– Pourquoi cela, les initiales ne sont-elles pas les miennes : C.B., Constance Bonacieux ?
– Ou Camille de Bois-Tracy.
– Silence, monsieur, encore une fois silence ! Ah ! puisque les dangers que je cours pour moi-même ne vous arrêtent pas, songez à ceux que vous pouvez courir, vous !
– Moi ?
– Oui, vous. Il y a danger de la prison, il y a danger de la vie à me connaître.
– Alors, je ne vous quitte plus.
– Monsieur, dit la jeune femme suppliant et joignant les mains, monsieur, au nom du Ciel, au nom de l’honneur d’un militaire, au nom de la courtoisie d’un gentilhomme, éloignez-vous ; tenez, voilà minuit qui sonne, c’est l’heure où l’on m’attend.
– Madame, dit le jeune homme en s’inclinant, je ne sais rien refuser à qui me demande ainsi ; soyez contente, je m’éloigne.
– Mais vous ne me suivrez pas, vous ne m’épierez pas ?
– Je rentre chez moi à l’instant.
– Ah ! je le savais bien, que vous étiez un brave jeune homme !» s’écria Mme Bonacieux en lui tendant une main et en posant l’autre sur le marteau d’une petite porte presque perdue dans la muraille.
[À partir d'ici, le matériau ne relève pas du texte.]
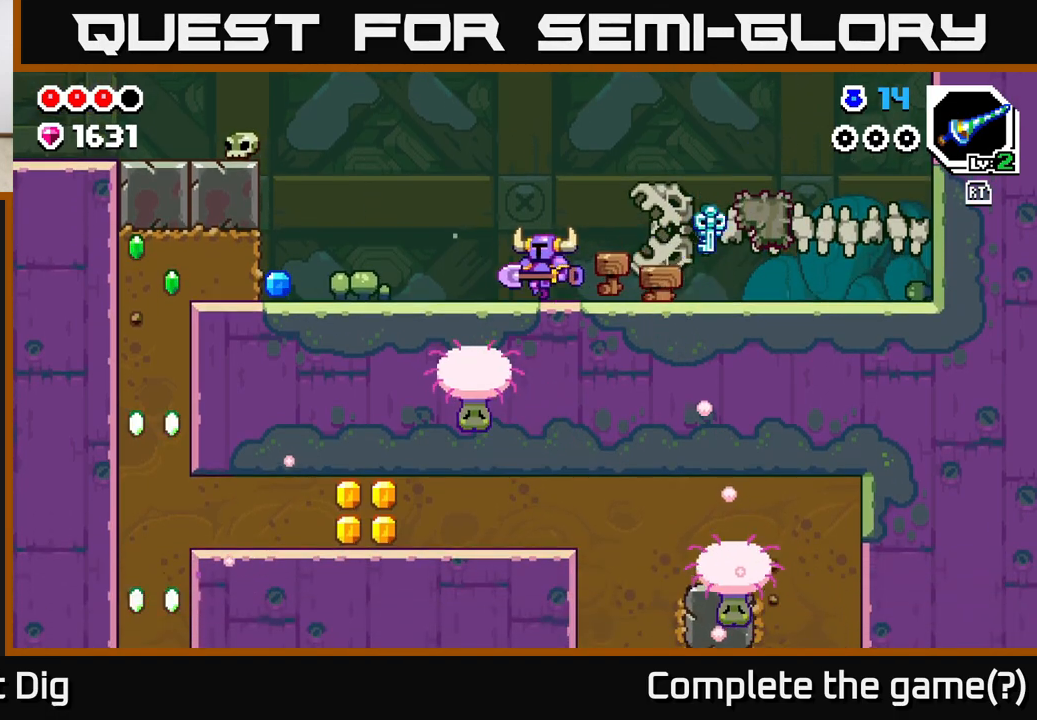
{"buttons": [], "left_stick": "center", "right_stick": "center", "events": [[167, "left_stick", "center"], [417, "X", "down"], [500, "X", "up"]]}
– D’Artagnan saisit la main qu’on lui tendait et la baisa ardemment.
«Ah ! j’aimerais mieux ne vous avoir jamais vue, s’écria d’Artagnan avec cette brutalité naïve que les femmes préfèrent souvent aux afféteries de la politesse, parce qu’elle découvre le fond de la pensée et qu’elle prouve que le sentiment l’emporte sur la raison.
– Eh bien, reprit Mme Bonacieux d’une voix presque caressante, et en serrant la main de d’Artagnan qui n’avait pas abandonné la sienne ; eh bien, je n’en dirai pas autant que vous : ce qui est perdu pour aujourd’hui n’est pas perdu pour l’avenir. Qui sait, si lorsque je serai déliée un jour, je ne satisferai pas votre curiosité ?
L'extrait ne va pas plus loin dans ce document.